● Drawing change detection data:
* * * * *

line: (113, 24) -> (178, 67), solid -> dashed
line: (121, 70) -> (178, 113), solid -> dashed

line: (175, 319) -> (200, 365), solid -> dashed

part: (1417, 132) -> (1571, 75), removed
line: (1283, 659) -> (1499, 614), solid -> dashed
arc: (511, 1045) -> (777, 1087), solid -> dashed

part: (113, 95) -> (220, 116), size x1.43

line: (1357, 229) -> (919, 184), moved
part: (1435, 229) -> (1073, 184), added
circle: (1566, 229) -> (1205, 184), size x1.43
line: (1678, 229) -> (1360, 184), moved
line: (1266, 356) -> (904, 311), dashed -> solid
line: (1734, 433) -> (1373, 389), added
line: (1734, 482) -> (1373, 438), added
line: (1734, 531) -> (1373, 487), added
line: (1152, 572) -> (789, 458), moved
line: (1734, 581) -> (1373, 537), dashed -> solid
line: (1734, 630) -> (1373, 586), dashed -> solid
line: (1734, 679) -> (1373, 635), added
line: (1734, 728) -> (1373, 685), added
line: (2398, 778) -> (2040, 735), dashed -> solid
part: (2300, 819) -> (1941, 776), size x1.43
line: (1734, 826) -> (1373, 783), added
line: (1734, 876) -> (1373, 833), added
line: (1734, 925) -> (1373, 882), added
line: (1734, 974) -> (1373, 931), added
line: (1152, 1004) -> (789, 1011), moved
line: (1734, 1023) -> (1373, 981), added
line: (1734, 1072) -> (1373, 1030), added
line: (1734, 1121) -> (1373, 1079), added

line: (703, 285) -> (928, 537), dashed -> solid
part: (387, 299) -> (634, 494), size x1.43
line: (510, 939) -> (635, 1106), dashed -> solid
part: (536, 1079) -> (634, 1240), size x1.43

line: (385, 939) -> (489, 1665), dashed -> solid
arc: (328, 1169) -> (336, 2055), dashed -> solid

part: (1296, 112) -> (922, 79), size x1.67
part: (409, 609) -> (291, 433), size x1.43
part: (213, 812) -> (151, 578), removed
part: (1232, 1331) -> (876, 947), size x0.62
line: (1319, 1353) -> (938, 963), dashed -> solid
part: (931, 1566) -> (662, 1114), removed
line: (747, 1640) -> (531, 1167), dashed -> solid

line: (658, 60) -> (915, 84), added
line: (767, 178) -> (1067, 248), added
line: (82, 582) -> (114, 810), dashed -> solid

* * * * *

● Exercise brief:
Using the entries above, state how many lines contain the string "part"; the number is all that is needed.

● Exercise answer:
11